## Your objective
How does the data below read from its first line through the line containing "Subasinghe, Vice-President, CA Sri Lanka."? Print those lines exactly.

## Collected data
|---|

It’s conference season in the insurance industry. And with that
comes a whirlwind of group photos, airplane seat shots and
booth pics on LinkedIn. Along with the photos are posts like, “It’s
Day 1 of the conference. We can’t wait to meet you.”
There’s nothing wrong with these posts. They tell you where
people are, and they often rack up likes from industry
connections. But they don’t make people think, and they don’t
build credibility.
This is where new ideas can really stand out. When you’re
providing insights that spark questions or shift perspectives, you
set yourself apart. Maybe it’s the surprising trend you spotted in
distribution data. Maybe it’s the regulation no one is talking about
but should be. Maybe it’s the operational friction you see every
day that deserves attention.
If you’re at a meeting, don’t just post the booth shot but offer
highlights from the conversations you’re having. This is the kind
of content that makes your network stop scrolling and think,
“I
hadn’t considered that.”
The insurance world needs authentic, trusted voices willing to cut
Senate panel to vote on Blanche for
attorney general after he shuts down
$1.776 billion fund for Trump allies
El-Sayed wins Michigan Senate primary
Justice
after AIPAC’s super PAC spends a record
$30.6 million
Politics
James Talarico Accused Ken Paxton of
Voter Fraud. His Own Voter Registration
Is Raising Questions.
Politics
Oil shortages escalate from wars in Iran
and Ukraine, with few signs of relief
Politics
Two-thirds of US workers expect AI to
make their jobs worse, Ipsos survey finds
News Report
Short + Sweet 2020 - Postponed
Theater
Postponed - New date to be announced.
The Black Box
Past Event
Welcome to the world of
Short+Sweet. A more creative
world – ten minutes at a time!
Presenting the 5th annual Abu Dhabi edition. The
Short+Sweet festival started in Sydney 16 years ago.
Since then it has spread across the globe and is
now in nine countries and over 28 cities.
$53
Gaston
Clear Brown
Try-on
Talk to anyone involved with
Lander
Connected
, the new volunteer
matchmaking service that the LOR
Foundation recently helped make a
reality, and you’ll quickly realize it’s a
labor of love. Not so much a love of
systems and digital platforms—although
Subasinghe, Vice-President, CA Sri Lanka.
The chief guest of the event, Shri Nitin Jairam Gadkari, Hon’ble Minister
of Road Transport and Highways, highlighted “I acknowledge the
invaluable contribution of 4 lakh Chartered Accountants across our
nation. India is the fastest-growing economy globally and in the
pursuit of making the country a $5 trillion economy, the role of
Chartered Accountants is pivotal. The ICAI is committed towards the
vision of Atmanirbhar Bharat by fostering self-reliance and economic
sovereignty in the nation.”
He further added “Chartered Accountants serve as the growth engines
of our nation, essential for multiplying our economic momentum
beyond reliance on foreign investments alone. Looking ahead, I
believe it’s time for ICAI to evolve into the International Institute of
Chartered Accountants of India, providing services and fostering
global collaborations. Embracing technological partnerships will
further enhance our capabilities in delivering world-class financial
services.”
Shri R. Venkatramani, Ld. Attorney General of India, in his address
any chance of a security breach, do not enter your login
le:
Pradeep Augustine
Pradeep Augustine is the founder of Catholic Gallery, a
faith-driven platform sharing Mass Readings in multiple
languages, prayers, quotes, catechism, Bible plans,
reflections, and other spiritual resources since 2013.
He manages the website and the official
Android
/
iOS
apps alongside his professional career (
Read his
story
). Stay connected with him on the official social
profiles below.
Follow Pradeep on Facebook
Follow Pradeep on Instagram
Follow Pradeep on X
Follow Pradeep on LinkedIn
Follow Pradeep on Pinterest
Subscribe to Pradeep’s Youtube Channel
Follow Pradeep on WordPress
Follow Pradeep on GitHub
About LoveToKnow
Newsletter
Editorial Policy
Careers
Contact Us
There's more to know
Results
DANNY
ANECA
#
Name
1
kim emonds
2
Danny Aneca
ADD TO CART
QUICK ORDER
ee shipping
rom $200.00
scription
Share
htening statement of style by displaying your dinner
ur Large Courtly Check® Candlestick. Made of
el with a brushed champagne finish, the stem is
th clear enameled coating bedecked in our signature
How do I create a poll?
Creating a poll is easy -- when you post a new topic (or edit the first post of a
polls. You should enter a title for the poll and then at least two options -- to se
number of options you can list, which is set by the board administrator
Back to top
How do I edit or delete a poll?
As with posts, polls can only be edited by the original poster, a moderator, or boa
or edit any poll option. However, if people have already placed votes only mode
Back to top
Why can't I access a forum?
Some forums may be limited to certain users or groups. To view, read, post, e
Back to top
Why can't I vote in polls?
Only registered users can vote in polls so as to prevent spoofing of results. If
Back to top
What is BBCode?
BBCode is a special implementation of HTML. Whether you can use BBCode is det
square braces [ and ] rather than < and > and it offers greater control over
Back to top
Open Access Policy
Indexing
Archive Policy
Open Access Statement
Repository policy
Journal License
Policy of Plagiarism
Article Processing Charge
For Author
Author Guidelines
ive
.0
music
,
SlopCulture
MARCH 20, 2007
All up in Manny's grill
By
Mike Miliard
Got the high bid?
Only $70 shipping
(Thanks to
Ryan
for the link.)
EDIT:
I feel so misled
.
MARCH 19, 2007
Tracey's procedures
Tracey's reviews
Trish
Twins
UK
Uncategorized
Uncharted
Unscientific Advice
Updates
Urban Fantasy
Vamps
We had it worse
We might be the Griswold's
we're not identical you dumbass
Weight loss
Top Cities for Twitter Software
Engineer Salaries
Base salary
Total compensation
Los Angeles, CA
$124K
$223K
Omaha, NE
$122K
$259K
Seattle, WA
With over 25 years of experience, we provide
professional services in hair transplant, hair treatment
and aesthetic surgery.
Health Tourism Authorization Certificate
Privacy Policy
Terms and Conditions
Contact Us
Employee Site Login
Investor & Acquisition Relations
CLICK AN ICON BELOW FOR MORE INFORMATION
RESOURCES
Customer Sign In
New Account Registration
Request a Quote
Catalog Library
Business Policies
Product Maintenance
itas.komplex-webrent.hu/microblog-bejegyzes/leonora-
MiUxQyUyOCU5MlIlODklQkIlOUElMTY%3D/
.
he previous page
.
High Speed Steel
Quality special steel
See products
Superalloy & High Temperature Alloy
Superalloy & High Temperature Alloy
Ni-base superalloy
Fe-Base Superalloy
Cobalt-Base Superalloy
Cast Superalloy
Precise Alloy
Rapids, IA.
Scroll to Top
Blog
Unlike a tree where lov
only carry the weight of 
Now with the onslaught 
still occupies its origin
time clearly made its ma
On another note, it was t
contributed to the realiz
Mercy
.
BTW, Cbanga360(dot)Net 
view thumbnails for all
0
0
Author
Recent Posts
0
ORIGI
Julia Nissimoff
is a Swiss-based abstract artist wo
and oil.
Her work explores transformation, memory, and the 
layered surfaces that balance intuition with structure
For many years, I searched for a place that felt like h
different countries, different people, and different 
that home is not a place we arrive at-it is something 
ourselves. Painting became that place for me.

|---|

## Solved problem
It’s conference season in the insurance industry. And with that
comes a whirlwind of group photos, airplane seat shots and
booth pics on LinkedIn. Along with the photos are posts like, “It’s
Day 1 of the conference. We can’t wait to meet you.”
There’s nothing wrong with these posts. They tell you where
people are, and they often rack up likes from industry
connections. But they don’t make people think, and they don’t
build credibility.
This is where new ideas can really stand out. When you’re
providing insights that spark questions or shift perspectives, you
set yourself apart. Maybe it’s the surprising trend you spotted in
distribution data. Maybe it’s the regulation no one is talking about
but should be. Maybe it’s the operational friction you see every
day that deserves attention.
If you’re at a meeting, don’t just post the booth shot but offer
highlights from the conversations you’re having. This is the kind
of content that makes your network stop scrolling and think,
“I
hadn’t considered that.”
The insurance world needs authentic, trusted voices willing to cut
Senate panel to vote on Blanche for
attorney general after he shuts down
$1.776 billion fund for Trump allies
El-Sayed wins Michigan Senate primary
Justice
after AIPAC’s super PAC spends a record
$30.6 million
Politics
James Talarico Accused Ken Paxton of
Voter Fraud. His Own Voter Registration
Is Raising Questions.
Politics
Oil shortages escalate from wars in Iran
and Ukraine, with few signs of relief
Politics
Two-thirds of US workers expect AI to
make their jobs worse, Ipsos survey finds
News Report
Short + Sweet 2020 - Postponed
Theater
Postponed - New date to be announced.
The Black Box
Past Event
Welcome to the world of
Short+Sweet. A more creative
world – ten minutes at a time!
Presenting the 5th annual Abu Dhabi edition. The
Short+Sweet festival started in Sydney 16 years ago.
Since then it has spread across the globe and is
now in nine countries and over 28 cities.
$53
Gaston
Clear Brown
Try-on
Talk to anyone involved with
Lander
Connected
, the new volunteer
matchmaking service that the LOR
Foundation recently helped make a
reality, and you’ll quickly realize it’s a
labor of love. Not so much a love of
systems and digital platforms—although
Subasinghe, Vice-President, CA Sri Lanka.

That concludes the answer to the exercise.